### ASSIGNMENT
Search the data below for the string "moment" and copy all lines where it shows up.

### LISTED RECORDS

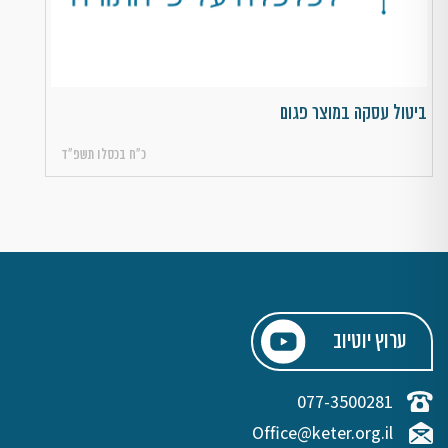
ביטול עסקה במוצר פגום
כ״ח בכסלו תשפ״ד
ערוץ יוטיוב
077-3500281
Office@keter.org.il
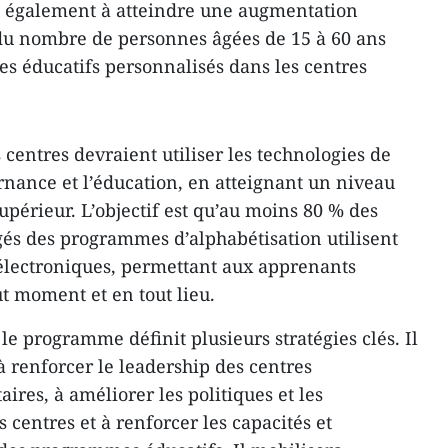
re également à atteindre une augmentation
u nombre de personnes âgées de 15 à 60 ans
s éducatifs personnalisés dans les centres
centres devraient utiliser les technologies de
rnance et l’éducation, en atteignant un niveau
périeur. L’objectif est qu’au moins 80 % des
rgés des programmes d’alphabétisation utilisent
 électroniques, permettant aux apprenants
ut moment et en tout lieu.
 le programme définit plusieurs stratégies clés. Il
 à renforcer le leadership des centres
res, à améliorer les politiques et les
centres et à renforcer les capacités et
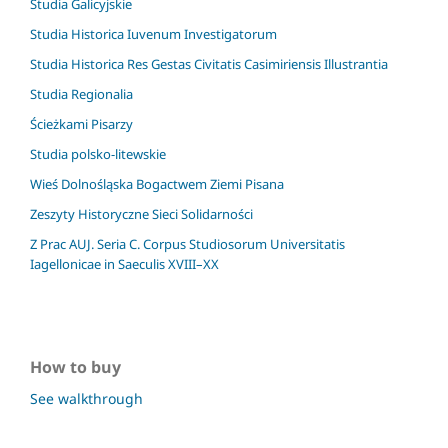
Studia Galicyjskie
Studia Historica Iuvenum Investigatorum
Studia Historica Res Gestas Civitatis Casimiriensis Illustrantia
Studia Regionalia
Ścieżkami Pisarzy
Studia polsko-litewskie
Wieś Dolnośląska Bogactwem Ziemi Pisana
Zeszyty Historyczne Sieci Solidarności
Z Prac AUJ. Seria C. Corpus Studiosorum Universitatis
Iagellonicae in Saeculis XVIII–XX
How to buy
See walkthrough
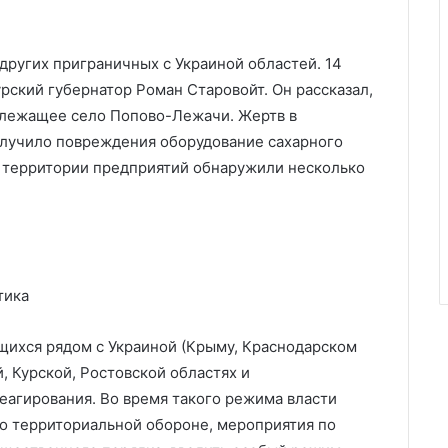
других приграничных с Украиной областей. 14
урский губернатор Роман Старовойт. Он рассказал,
злежащее село Попово-Лежачи. Жертв в
получило повреждения оборудование сахарного
на территории предприятий обнаружили несколько
тика
ящихся рядом с Украиной (Крыму, Краснодарском
, Курской, Ростовской областях и
еагирования. Во время такого режима власти
о территориальной обороне, мероприятия по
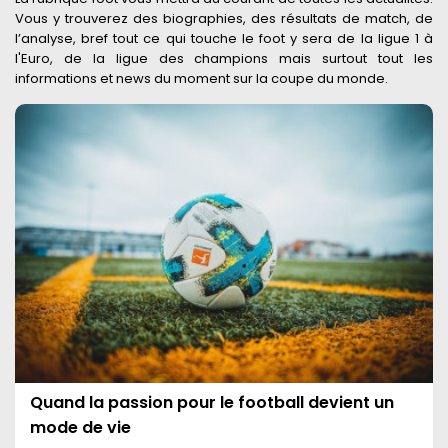
Vous y trouverez des biographies, des résultats de match, de
l’analyse, bref tout ce qui touche le foot y sera de la ligue 1 à
l'Euro, de la ligue des champions mais surtout tout les
informations et news du moment sur la coupe du monde.
Quand la passion pour le football devient un
mode de vie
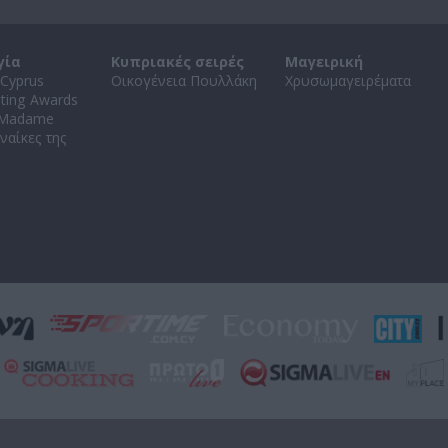
γία
Κυπριακές σειρές
Μαγειρική
Cyprus
Οικογένεια Πουλλάκη
Χρυσωμαγειρέματα
ating Awards
 Madame
ναίκες της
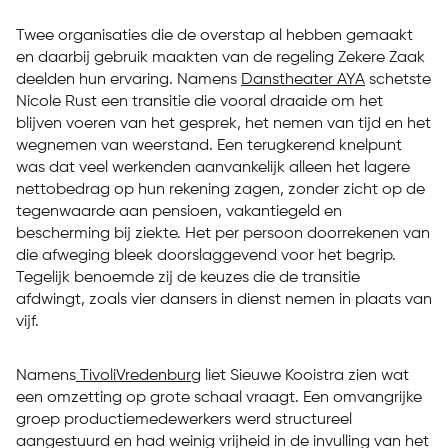
Twee organisaties die de overstap al hebben gemaakt
en daarbij gebruik maakten van de regeling Zekere Zaak
deelden hun ervaring. Namens
Danstheater AYA
schetste
Nicole Rust een transitie die vooral draaide om het
blijven voeren van het gesprek, het nemen van tijd en het
wegnemen van weerstand. Een terugkerend knelpunt
was dat veel werkenden aanvankelijk alleen het lagere
nettobedrag op hun rekening zagen, zonder zicht op de
tegenwaarde aan pensioen, vakantiegeld en
bescherming bij ziekte. Het per persoon doorrekenen van
die afweging bleek doorslaggevend voor het begrip.
Tegelijk benoemde zij de keuzes die de transitie
afdwingt, zoals vier dansers in dienst nemen in plaats van
vijf.
Namens
TivoliVredenburg
liet Sieuwe Kooistra zien wat
een omzetting op grote schaal vraagt. Een omvangrijke
groep productiemedewerkers werd structureel
aangestuurd en had weinig vrijheid in de invulling van het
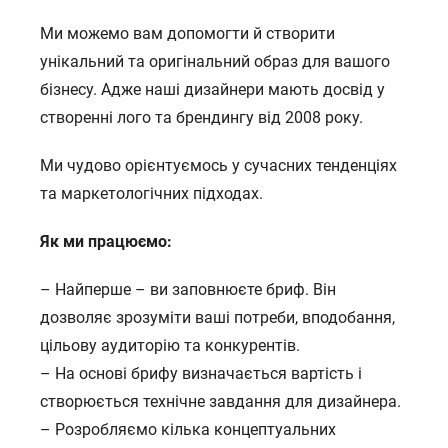
Ми можемо вам допомогти й створити
унікальний та оригінальний образ для вашого
бізнесу. Адже наші дизайнери мають досвід у
створенні лого та брендингу від 2008 року.
Ми чудово орієнтуємось у сучасних тенденціях
та маркетологічних підходах.
Як ми працюємо:
– Найперше – ви заповнюєте бриф. Він
дозволяє зрозуміти ваші потреби, вподобання,
цільову аудиторію та конкурентів.
– На основі брифу визначається вартість і
створюється технічне завдання для дизайнера.
– Розробляємо кілька концептуальних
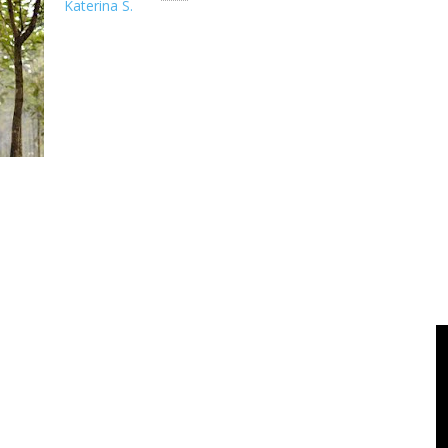
Katerina S.
If you love a tree you will be more beautiful than before!” — 
lebih ca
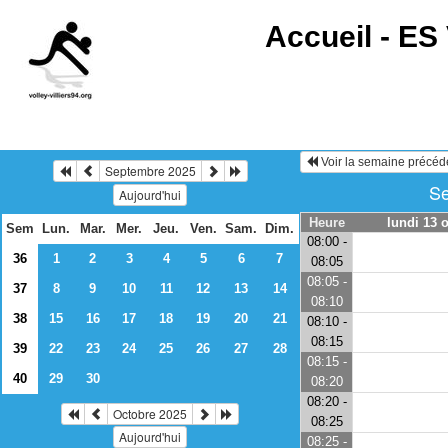
Accueil -
ES 
Voir la semaine précéd
Septembre 2025
Se
Aujourd'hui
Heure
lundi 13 o
Sem
Lun.
Mar.
Mer.
Jeu.
Ven.
Sam.
Dim.
08:00 -
36
1
2
3
4
5
6
7
08:05
08:05 -
37
8
9
10
11
12
13
14
08:10
38
15
16
17
18
19
20
21
08:10 -
08:15
39
22
23
24
25
26
27
28
08:15 -
40
29
30
08:20
08:20 -
Octobre 2025
08:25
Aujourd'hui
08:25 -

### WRITTEN REPLY
ut moment et en tout lieu.
informations et news du moment sur la coupe du monde.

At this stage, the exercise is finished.